+++ Records

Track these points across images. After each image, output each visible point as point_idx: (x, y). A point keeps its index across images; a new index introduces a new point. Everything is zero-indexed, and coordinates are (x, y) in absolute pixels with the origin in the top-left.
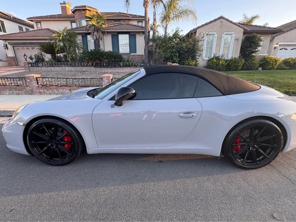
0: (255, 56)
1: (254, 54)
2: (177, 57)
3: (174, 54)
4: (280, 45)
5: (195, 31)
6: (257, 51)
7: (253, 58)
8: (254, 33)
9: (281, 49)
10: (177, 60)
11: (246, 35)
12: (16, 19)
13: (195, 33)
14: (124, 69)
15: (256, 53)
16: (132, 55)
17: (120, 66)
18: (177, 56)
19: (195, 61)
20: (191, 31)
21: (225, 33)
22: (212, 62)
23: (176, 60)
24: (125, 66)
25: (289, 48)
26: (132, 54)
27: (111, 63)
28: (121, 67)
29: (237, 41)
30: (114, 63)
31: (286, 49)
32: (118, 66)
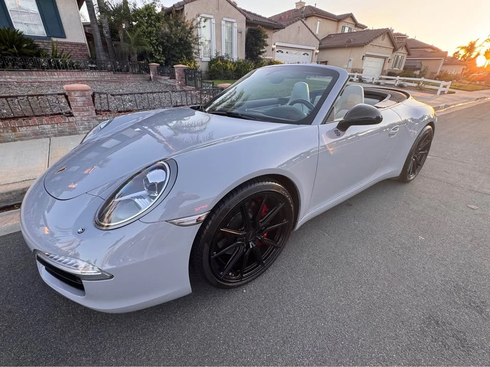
0: (262, 59)
1: (261, 56)
2: (159, 53)
3: (153, 47)
4: (277, 46)
5: (182, 8)
6: (263, 52)
7: (261, 62)
8: (259, 26)
9: (277, 52)
10: (163, 60)
11: (250, 27)
13: (182, 10)
14: (55, 75)
15: (264, 54)
16: (58, 43)
17: (40, 68)
18: (159, 51)
19: (193, 63)
20: (174, 6)
21: (224, 19)
22: (217, 65)
23: (160, 59)
24: (56, 68)
25: (285, 51)
26: (54, 39)
28: (43, 68)
29: (240, 34)
30: (18, 58)
31: (282, 52)
32: (33, 66)
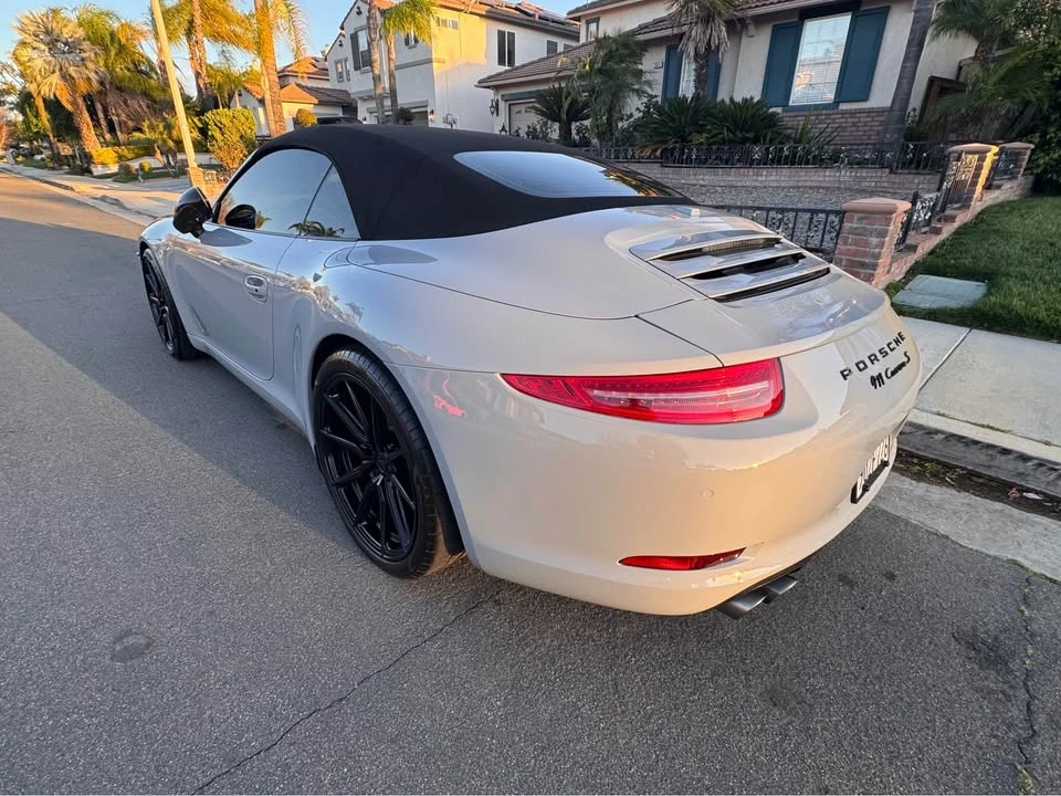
12: (548, 20)
14: (761, 175)
16: (844, 113)
17: (747, 162)
24: (773, 161)
26: (843, 107)
27: (714, 147)
28: (751, 163)
30: (726, 148)
32: (739, 161)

++++++

_What you have to do_
In the copy, include no pictures; transcribe every record above verbatim.

_Written solution_
Track these points across images. After each image, output each visible point as point_idx: (x, y). A point keeps its index across images; a new index introduces a new point. Everything is zero-indexed, and coordinates are (x, y) in absolute pixels with the origin in the top-left.
0: (255, 56)
1: (254, 54)
2: (177, 57)
3: (174, 54)
4: (280, 45)
5: (195, 31)
6: (257, 51)
7: (253, 58)
8: (254, 33)
9: (281, 49)
10: (177, 60)
11: (246, 35)
12: (16, 19)
13: (195, 33)
14: (124, 69)
15: (256, 53)
16: (132, 55)
17: (120, 66)
18: (177, 56)
19: (195, 61)
20: (191, 31)
21: (225, 33)
22: (212, 62)
23: (176, 60)
24: (125, 66)
25: (289, 48)
26: (132, 54)
27: (111, 63)
28: (121, 67)
29: (237, 41)
30: (114, 63)
31: (286, 49)
32: (118, 66)
0: (262, 59)
1: (261, 56)
2: (159, 53)
3: (153, 47)
4: (277, 46)
5: (182, 8)
6: (263, 52)
7: (261, 62)
8: (259, 26)
9: (277, 52)
10: (163, 60)
11: (250, 27)
13: (182, 10)
14: (55, 75)
15: (264, 54)
16: (58, 43)
17: (40, 68)
18: (159, 51)
19: (193, 63)
20: (174, 6)
21: (224, 19)
22: (217, 65)
23: (160, 59)
24: (56, 68)
25: (285, 51)
26: (54, 39)
28: (43, 68)
29: (240, 34)
30: (18, 58)
31: (282, 52)
32: (33, 66)
12: (548, 20)
14: (761, 175)
16: (844, 113)
17: (747, 162)
24: (773, 161)
26: (843, 107)
27: (714, 147)
28: (751, 163)
30: (726, 148)
32: (739, 161)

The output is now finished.